The M die for pistol is a non-powder thru die. Other than that, the main differences are that it expands deeper, and it doesn't put a conical flare on the mouth. It is machined to two discrete diameters. The part that expands does so to the same diameter, throughout. Then you set the expander to the right depth where the top, larger diameter (called the step?) opens up the case mouth to the same diameter throughout, just enough to easily start the bullet. Unlike a conical flare, it holds the bullet straight up/down, which virtually eliminates any possibility of the bullet tipping while seating.
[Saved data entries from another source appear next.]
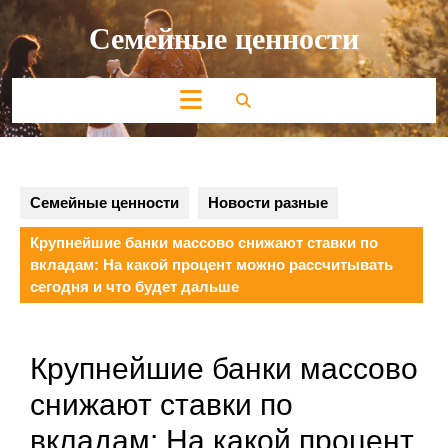
Перейти
Семейные ценности
к
содержимому
Кнопка
Открыть
Семейные ценности
Новости разные
Крупнейшие банки массово снижают ставки по
вкладам: На какой процент можно рассчитывать
сегодня и что будет дальше
Крупнейшие банки массово
снижают ставки по
вкладам: На какой процент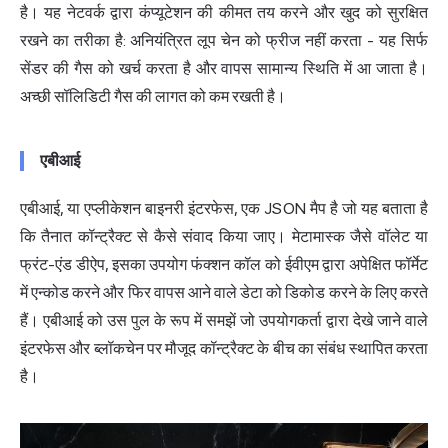
है। यह नेटवर्क द्वारा कंप्यूटेशन की कीमत तय करने और खुद को सुरक्षित
रखने का तरीका है: अनियंत्रित लूप चेन को फ्रीज नहीं करता - यह सिर्फ
सेंडर की गैस को खर्च करता है और वापस सामान्य स्थिति में आ जाता है।
अच्छी सॉलिडिटी गैस की लागत को कम रखती है।
एबीआई
एबीआई, या एप्लीकेशन बाइनरी इंटरफेस, एक JSON मैप है जो यह बताता है
कि तैनात कॉन्ट्रैक्ट से कैसे संवाद किया जाए। मेटामास्क जैसे वॉलेट या
फ्रंट-एंड डीऐप, इसका उपयोग फंक्शन कॉल को ईवीएम द्वारा अपेक्षित फॉर्मेट
में एन्कोड करने और फिर वापस आने वाले डेटा को डिकोड करने के लिए करते
हैं। एबीआई को उस पुल के रूप में समझें जो उपयोगकर्ता द्वारा देखे जाने वाले
इंटरफेस और ब्लॉकचेन पर मौजूद कॉन्ट्रैक्ट के बीच का संबंध स्थापित करता
है।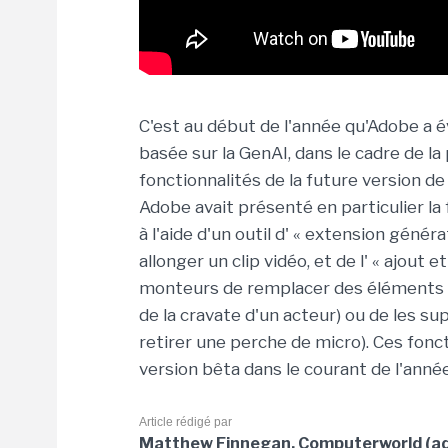
C'est au début de l'année qu'Adobe a é
basée sur la GenAI, dans le cadre de l
fonctionnalités de la future version d
Adobe avait présenté en particulier la 
à l'aide d'un outil d' « extension gén
allonger un clip vidéo, et de l' « ajout 
monteurs de remplacer des éléments d
de la cravate d'un acteur) ou de les 
retirer une perche de micro). Ces fonc
version bêta dans le courant de l'année
Article rédigé par
Matthew Finnegan, Computerworld (ad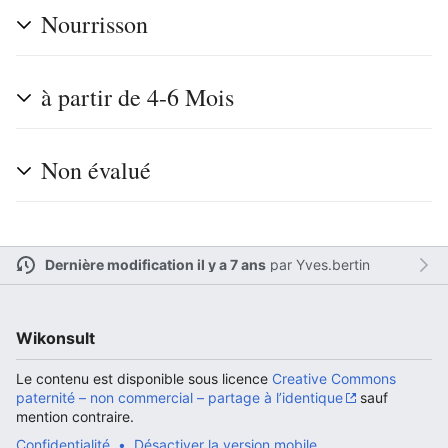
Nourrisson
à partir de 4-6 Mois
Non évalué
Dernière modification il y a 7 ans
par
Yves.bertin
Wikonsult
Le contenu est disponible sous licence
Creative Commons
paternité – non commercial – partage à l’identique
sauf
mention contraire.
Confidentialité
Désactiver la version mobile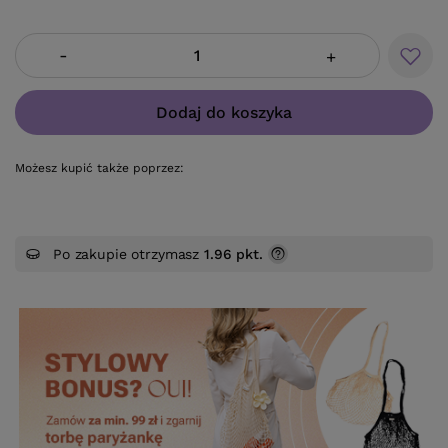
-
+
Dodaj do koszyka
Możesz kupić także poprzez:
Po zakupie otrzymasz
1.96 pkt.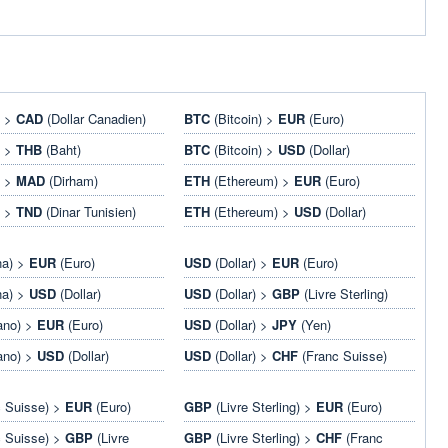
) >
CAD
(Dollar Canadien)
BTC
(Bitcoin) >
EUR
(Euro)
) >
THB
(Baht)
BTC
(Bitcoin) >
USD
(Dollar)
) >
MAD
(Dirham)
ETH
(Ethereum) >
EUR
(Euro)
) >
TND
(Dinar Tunisien)
ETH
(Ethereum) >
USD
(Dollar)
na) >
EUR
(Euro)
USD
(Dollar) >
EUR
(Euro)
na) >
USD
(Dollar)
USD
(Dollar) >
GBP
(Livre Sterling)
ano) >
EUR
(Euro)
USD
(Dollar) >
JPY
(Yen)
ano) >
USD
(Dollar)
USD
(Dollar) >
CHF
(Franc Suisse)
 Suisse) >
EUR
(Euro)
GBP
(Livre Sterling) >
EUR
(Euro)
 Suisse) >
GBP
(Livre
GBP
(Livre Sterling) >
CHF
(Franc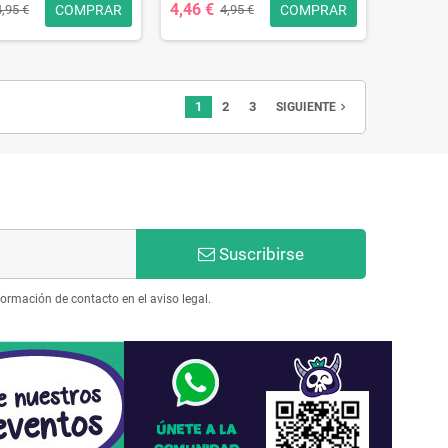
4,46 €
COMPRAR
COMPRAR
4,95 €
4,95 €
1
2
3
navigate_next
SIGUIENTE
Suscribirse
ormación de contacto en el aviso legal.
Together, these features ensure that the base of your bullet remains as perfect as possible by the time you seat the bullet - with no excess flare, no shaved lead, and as good and consistent neck tension as possible.

So basically, you would need to tell Lyman what two diameters you wanted for the expander part and the flaring part. And how deep you want the expanding part to extend beyond the step. If Lyman can't help you, you might want to check the Cast Boolit forums. There is a member there who has custom machined M die-style expander plugs upon request.

With my rifle brass, I no longer do any inside chamfer after trimming, and flat base bullets and short, stubby cast bullets still seat with ease, with no tipping or scraping. I had previously gone to competition seating dies with the drop-down bullet holder, but the Lyman M die expanders make those seaters completely redundant and ineffective in comparison, IMO. And the flare is so little that with jacketed rifle bullets I don't even do any crimp. Also, the M die doesn't stretch rifle necks, even with no lube!

Note, there is one annoying thing about M dies. The plug can screw itself out without you noticing, changing your expanding depth. Make sure it's torqued down before you start! Locktite isn't a bad idea.